(ESTRATTO DELLA PAGINA)
Un revival non si nega a nessuno. Persino i pantaloni a zampa d’elefante conobbero una seconda stagione di gloria una ventina d’anni dopo i Settanta. Poi ci sono i revival dei revival, tipo Gianni Morandi, redivivo grazie a Lucio Dalla alla fine degli anni Ottanta e da allora elemento immutabile del panorama italiano.
Già, gli anni Ottanta.
Come era prevedibile, sono tornati di moda pure quelli. Che poi è quasi una ridondanza, la moda degli anni che per antonomasia erano gli anni della moda. All’inizio del secondo decennio del terzo millennio è infatti divenuto luogo comune rimpiangere i favolosi anni del “benessere”, della lira (con annessa svalutazione), dei paninari, della “Milano da bere” e della Borsa. Come se davvero allora fossimo tutti ricchi, belli e ottimisti.

(CONSEGNA A) Nel brano sui revival, grazie a chi Gianni Morandi tornò in auge alla fine degli anni Ottanta?
(CONSEGNA B) Stabilisci se ciascuna affermazione concorda con il brano sui revival, rispondendo sì o no e citando le parole del brano che lo dimostrano: (i) i pantaloni a zampa d'elefante tornarono di moda circa vent'anni dopo gli anni Settanta; (ii) il ritorno di moda degli anni Ottanta è presentato come una sorpresa; (iii) il brano afferma che negli anni Ottanta eravamo davvero tutti ricchi.
(CONSEGNA C) Scrivi il seguito del brano sui revival, partendo subito dopo la sua ultima frase.

(DATI FORNITI)
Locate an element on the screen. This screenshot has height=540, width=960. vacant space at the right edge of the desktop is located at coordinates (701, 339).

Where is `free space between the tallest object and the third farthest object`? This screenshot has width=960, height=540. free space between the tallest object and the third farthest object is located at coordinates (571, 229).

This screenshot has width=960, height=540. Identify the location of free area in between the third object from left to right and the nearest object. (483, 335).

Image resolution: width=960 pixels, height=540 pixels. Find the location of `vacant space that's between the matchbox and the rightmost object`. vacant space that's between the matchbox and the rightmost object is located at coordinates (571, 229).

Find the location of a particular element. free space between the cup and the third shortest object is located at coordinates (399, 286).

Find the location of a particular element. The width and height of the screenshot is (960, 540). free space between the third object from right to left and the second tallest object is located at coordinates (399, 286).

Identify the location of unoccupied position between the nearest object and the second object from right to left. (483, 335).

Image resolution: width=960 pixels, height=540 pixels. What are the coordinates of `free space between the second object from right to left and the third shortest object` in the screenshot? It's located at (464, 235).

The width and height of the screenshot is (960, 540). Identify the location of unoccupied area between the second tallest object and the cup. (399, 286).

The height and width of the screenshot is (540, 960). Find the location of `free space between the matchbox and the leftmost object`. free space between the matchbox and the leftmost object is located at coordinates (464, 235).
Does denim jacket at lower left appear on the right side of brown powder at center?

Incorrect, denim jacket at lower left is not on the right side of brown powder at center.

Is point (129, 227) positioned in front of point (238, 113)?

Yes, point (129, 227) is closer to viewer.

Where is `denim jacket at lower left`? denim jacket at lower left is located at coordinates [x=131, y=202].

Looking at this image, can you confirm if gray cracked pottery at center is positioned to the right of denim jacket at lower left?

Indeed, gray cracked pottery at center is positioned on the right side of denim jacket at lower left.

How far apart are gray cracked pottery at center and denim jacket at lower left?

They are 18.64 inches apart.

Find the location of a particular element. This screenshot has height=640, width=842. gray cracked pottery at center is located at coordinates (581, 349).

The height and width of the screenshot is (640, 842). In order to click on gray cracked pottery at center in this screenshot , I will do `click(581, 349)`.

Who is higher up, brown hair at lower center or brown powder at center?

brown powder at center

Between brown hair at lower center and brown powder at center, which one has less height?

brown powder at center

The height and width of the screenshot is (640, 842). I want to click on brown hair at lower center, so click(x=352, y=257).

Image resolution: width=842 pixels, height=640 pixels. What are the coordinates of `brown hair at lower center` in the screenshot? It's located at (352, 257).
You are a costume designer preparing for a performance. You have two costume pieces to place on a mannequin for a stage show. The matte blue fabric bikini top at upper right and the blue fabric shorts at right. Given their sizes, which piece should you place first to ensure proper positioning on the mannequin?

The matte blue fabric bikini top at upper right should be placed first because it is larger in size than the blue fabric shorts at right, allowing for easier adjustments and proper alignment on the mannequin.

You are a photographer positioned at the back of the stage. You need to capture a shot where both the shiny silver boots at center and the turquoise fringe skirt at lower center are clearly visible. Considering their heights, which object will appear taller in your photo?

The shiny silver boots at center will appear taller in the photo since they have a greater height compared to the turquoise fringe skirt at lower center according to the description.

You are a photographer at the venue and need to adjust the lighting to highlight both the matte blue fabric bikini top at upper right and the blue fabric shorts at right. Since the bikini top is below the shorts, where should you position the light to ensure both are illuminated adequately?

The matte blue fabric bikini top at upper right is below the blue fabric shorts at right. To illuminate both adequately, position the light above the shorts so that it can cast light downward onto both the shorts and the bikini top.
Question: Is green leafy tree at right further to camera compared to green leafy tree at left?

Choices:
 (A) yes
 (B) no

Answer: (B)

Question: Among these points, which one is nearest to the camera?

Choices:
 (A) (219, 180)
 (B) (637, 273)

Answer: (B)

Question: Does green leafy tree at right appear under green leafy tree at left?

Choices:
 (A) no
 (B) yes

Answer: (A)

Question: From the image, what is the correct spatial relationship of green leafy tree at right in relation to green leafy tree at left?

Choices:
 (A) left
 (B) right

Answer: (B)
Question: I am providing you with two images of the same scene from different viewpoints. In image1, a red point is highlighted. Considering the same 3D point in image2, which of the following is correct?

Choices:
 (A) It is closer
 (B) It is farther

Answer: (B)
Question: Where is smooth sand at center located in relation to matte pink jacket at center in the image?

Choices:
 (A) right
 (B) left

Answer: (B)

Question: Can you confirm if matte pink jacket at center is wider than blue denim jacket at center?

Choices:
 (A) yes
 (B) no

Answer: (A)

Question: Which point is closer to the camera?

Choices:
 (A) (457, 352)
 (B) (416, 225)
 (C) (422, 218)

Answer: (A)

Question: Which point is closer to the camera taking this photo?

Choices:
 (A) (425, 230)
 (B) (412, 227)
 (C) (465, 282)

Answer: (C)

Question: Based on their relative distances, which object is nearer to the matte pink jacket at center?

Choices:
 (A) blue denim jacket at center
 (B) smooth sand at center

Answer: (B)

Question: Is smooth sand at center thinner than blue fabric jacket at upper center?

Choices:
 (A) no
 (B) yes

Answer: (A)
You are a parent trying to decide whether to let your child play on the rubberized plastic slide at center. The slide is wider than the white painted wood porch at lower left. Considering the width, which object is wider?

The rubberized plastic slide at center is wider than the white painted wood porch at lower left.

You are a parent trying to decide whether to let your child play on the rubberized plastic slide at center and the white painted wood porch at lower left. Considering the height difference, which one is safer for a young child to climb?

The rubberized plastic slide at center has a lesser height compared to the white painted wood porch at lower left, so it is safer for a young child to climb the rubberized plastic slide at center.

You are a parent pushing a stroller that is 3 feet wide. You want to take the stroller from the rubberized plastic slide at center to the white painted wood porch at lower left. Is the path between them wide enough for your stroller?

(ESITO DELL'ESERCIZIO A) Grazie a Lucio Dalla.

(ESITO DELL'ESERCIZIO B)
(i) Sì: "conobbero una seconda stagione di gloria una ventina d’anni dopo i Settanta".
(ii) No: "Come era prevedibile, sono tornati di moda pure quelli."
(iii) No: "Come se davvero allora fossimo tutti ricchi, belli e ottimisti."

(ESITO DELL'ESERCIZIO C)
Ho cercato di dimenticare quegli anni per molto tempo. Perché sono stati gli anni della mia adolescenza e chiunque abbia un minimo di pudore vorrebbe cancellare con un colpo di spugna quella fase oscena della vita. Però, come capita a chiunque abbia un minimo di pudore, arrivato a una certa età, mi sono ritrovato a farci i conti, con quegli anni. Sia intesi come anni miei, sia come periodo storico.
Perché no, non permetterò mai a nessuno di rimpiangere gli anni Ottanta, almeno in mia presenza.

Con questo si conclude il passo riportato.